Before we move to the next step, go to .actor/input_schema.json and change the prefill URL to https://news.ycombinator.com/news. This will be important when we run the scraper on the Apify platform.

Deploying the Actor to Apify

Now that we know our Actor is working as expected, it is time to deploy it to the Apify platform. To follow along, you'll need to sign up for a free Apify account.

Once you have an Apify account, run the command apify login in the terminal. You will be prompted to provide your Apify API Token. Which you can find in Apify Console, under Settings → Integrations.

The final step is to run the apify push command. This will start an Actor build, and after a few seconds, you should be able to see your newly created Actor in Apify Console under Actors → My actors.

Perfect! Your scraper is ready to run on the Apify platform! Just hit the Start button, and after the run is finished, you can preview and download your data in multiple formats in the Storage tab.
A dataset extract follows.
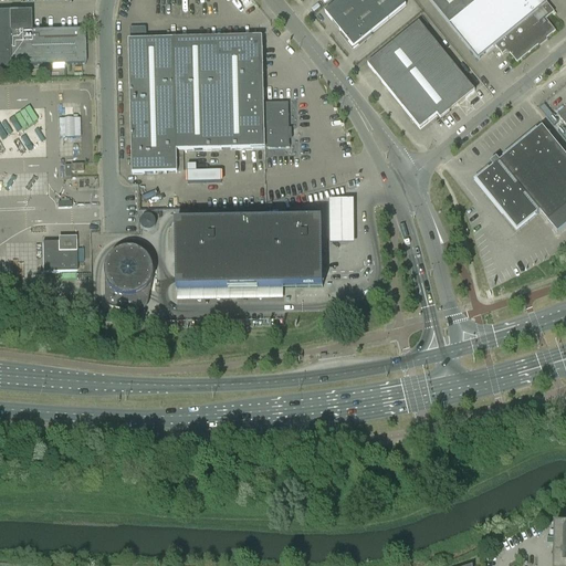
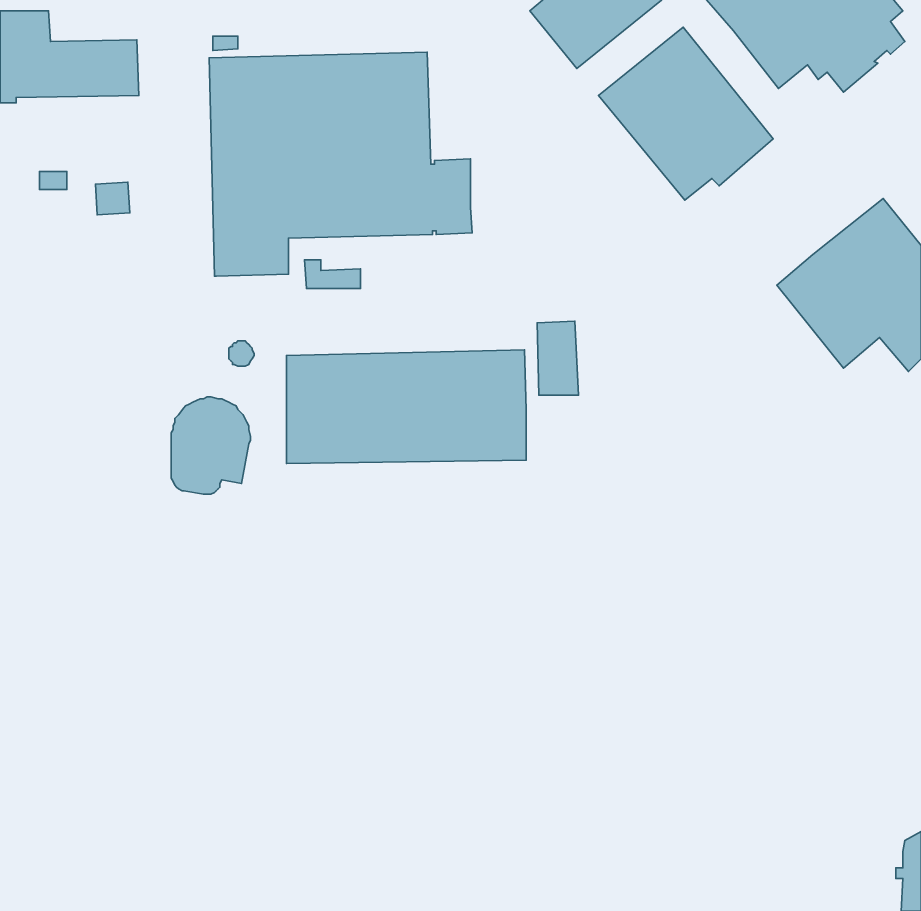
building: [42,237,76,268] -> none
Best practices for web scraping in Python

Use a user-agent header: This simple yet effective strategy makes your requests appear as if they're coming from a real browser, helping you avoid getting blocked.
Implement error handling: Things don't always go as planned. Make sure your code can handle network errors and changes in the website’s structure.
Use proxies: Proxies are a powerful tool for web scraping, helping you avoid IP bans by rotating your requests through different IP addresses.
Use browser automation wisely: Tools like Playwright or Selenium are powerful but heavy. Use them only when you need to scrape dynamic content that simpler tools like BeautifulSoup can't handle.
Avoid scraping too frequently: Be mindful of the website’s resources by not scraping too frequently. Adjust your scraping intervals to match the website’s capacity to handle requests.

Click here to learn more about web scraping best practices and how to avoid getting blocked.

Frequently asked questions

Is Python good for web scraping?

Yes, Python is excellent for web scraping due to its powerful libraries like Requests, BeautifulSoup, Scrapy, and Playwright, which simplify the process of extracting data from websites.

What is the best Python web scraping library?

The "best" library depends on your needs: BeautifulSoup and LXML for simple parsing, Requests and HTTPX for HTTP requests, Selenium and Playwright for dynamic content, and Scrapy for large-scale web scraping projects.

Is web scraping legal?

Web scraping's legality depends on the data being scraped and how it's used. It can be legal if it extracts publicly available data and complies with the website’s terms and applicable regional laws, but it's crucial to consult legal advice for specific cases.

Can you get banned for scraping?

Yes, you can get banned for scraping if you violate a website's terms of service, send too many requests too quickly, or scrape protected or private data. This can lead to IP bans, account bans, or legal actions.

Conclusion

Overall, Python is an excellent choice for web scraping due to its simplicity and powerful libraries. Tools like BeautifulSoup make it easy to scrape static websites, while Playwright is perfect for handling dynamic content. You can’t go wrong when web scraping with Python.